__Prompt__: Search the material below for the word "Gebenstorf". Copy every line that has it.

[Opening Information supplied section]

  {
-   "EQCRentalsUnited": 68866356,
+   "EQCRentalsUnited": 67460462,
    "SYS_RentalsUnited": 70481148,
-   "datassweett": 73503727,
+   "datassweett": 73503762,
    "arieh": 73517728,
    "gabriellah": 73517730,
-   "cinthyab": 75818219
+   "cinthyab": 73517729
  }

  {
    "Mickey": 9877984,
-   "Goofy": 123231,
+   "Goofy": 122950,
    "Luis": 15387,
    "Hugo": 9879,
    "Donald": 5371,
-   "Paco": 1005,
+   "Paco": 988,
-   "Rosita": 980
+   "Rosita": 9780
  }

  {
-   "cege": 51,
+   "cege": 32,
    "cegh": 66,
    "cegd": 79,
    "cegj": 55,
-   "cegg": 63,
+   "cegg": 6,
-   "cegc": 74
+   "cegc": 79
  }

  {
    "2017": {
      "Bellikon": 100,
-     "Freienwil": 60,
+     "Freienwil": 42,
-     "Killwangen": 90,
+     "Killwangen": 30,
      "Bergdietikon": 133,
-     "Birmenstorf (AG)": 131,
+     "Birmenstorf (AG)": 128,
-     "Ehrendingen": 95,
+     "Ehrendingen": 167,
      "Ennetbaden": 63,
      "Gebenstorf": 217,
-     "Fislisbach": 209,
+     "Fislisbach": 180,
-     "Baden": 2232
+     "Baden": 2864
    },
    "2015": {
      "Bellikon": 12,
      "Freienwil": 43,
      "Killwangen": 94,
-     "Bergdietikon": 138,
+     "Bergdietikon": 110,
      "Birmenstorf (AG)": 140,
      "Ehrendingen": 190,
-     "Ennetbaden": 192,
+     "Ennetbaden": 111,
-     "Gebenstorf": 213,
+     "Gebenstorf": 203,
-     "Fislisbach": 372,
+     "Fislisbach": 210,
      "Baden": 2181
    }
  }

[Closing Information supplied section]
[Opening Information supplied section]

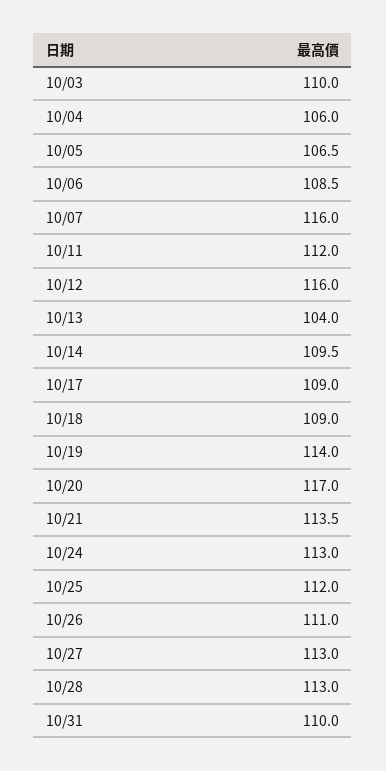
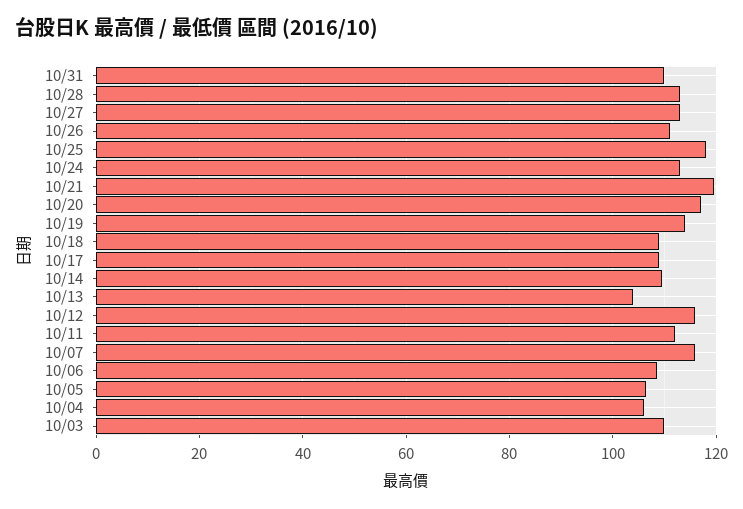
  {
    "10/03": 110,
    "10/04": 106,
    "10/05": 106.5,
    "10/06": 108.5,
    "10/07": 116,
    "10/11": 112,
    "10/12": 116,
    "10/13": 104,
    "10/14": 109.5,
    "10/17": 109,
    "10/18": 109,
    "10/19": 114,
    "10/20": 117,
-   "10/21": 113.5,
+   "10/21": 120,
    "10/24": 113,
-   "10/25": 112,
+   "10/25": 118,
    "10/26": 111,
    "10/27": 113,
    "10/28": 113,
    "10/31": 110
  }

[Closing Information supplied section]
[Opening Information supplied section]

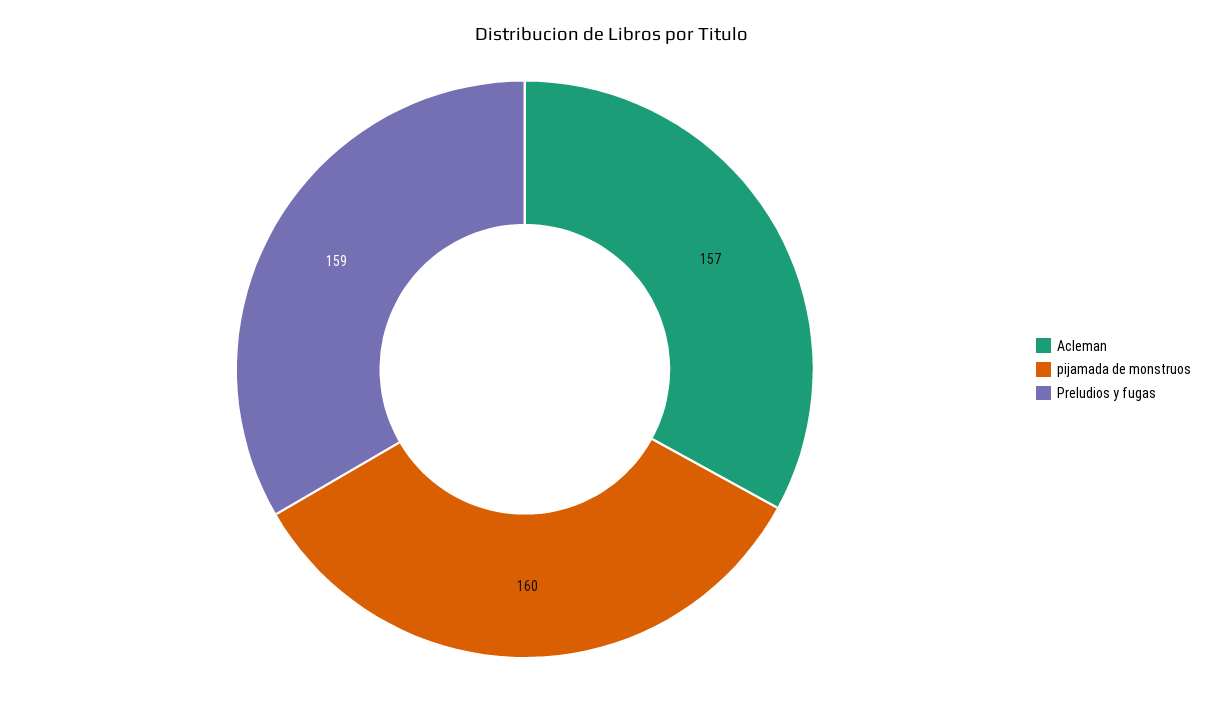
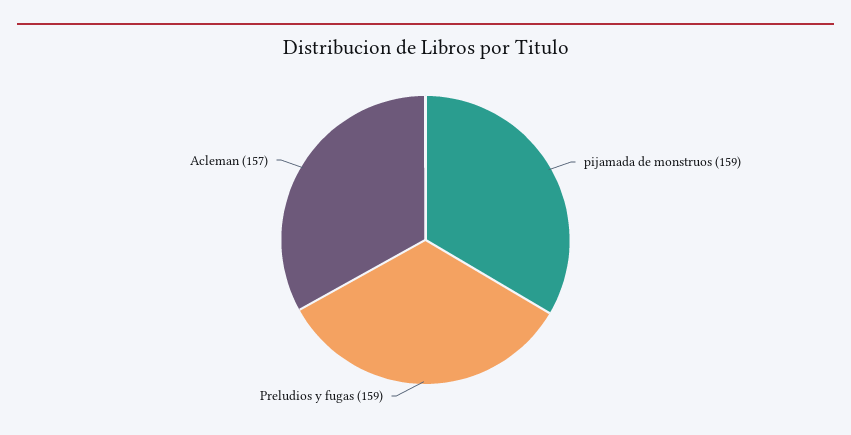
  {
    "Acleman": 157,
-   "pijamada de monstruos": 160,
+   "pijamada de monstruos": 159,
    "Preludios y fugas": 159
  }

[Closing Information supplied section]

__Exercise result__:
      "Gebenstorf": 217,
-     "Gebenstorf": 213,
+     "Gebenstorf": 203,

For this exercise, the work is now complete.